Key Quotes & Analysis

"He must remain in Moscow, concealing his name, and must meet Napoleon and kill him, and either perish or put an end to the misery of all Europe—which it seemed to him was solely due to Napoleon."

— Narrator (Pierre's thought)

Context: After returning from Three Hills gate

Mission fixed.

In Today's Words:

Pierre decides he must stay hidden, meet Napoleon, kill him, and end Europe's misery blamed on him alone. Crisis compresses history into one target. Watch when private obsession dresses itself as providence. Name who gains leverage and who bears the private cost once the room empties.

"Yes, alone, for the sake of all, I must do it or perish!” he thought."

— Pierre (thinking)

Context: Rehearsing assassination in Bazdeev study

Heroic script.

In Today's Words:

Pierre thinks alone for all he must do it or perish while imagining his own destruction.

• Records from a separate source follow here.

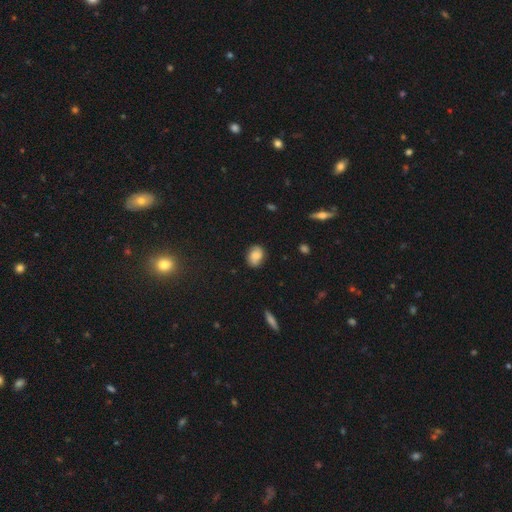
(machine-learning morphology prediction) A smooth galaxy with no disk features (71%) that is in between round and cigar-shaped (66%). Merging: none (78%).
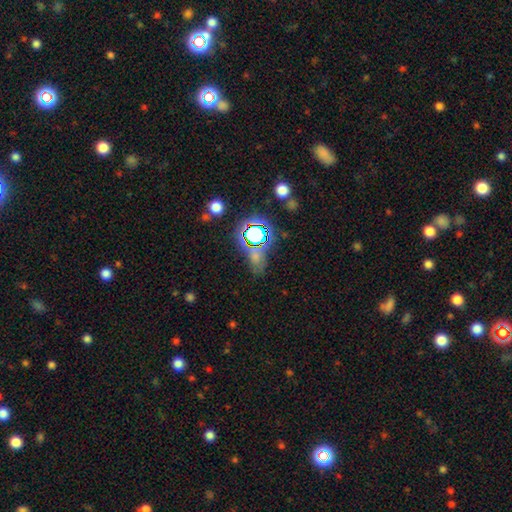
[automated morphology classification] smooth-or-featured: star or artifact: 67% | smooth: 22% | featured or disk: 11%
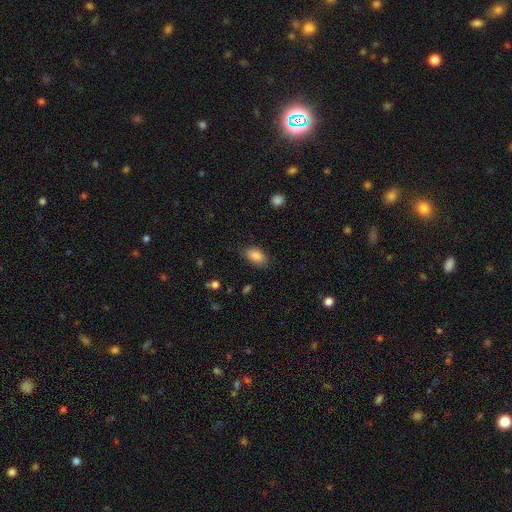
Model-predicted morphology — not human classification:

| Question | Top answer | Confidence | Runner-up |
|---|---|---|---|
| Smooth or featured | smooth | 87% | star or artifact (8%) |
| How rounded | in between | 92% | round (6%) |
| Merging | none | 81% | minor disturbance (14%) |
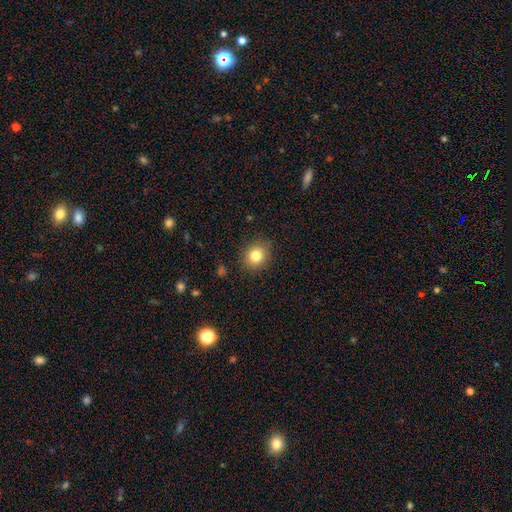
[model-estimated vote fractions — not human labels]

Sacrifice fantasy can feel cleaner than messy survival. Ask what role the mind writes when sleep and food are gone. Name who gains leverage and who bears the private cost once the room empties.

"They’re frightened,” he said confidentially in a hoarse voice. “I say I won’t surrender, I say... Am I not right, sir?”"

— Makar Alexeevich

Context: Drunk encounter with Pierre

Mirror madness.

In Today's Words:

Makar Alexeevich hoarsely says they're frightened and he won't surrender, asking Pierre if he is not right. The deranged half-brother mirrors Pierre's war without knowing it. Crisis makes neighbors into unwitting doubles. Name who gains leverage and who bears the private cost once the room empties.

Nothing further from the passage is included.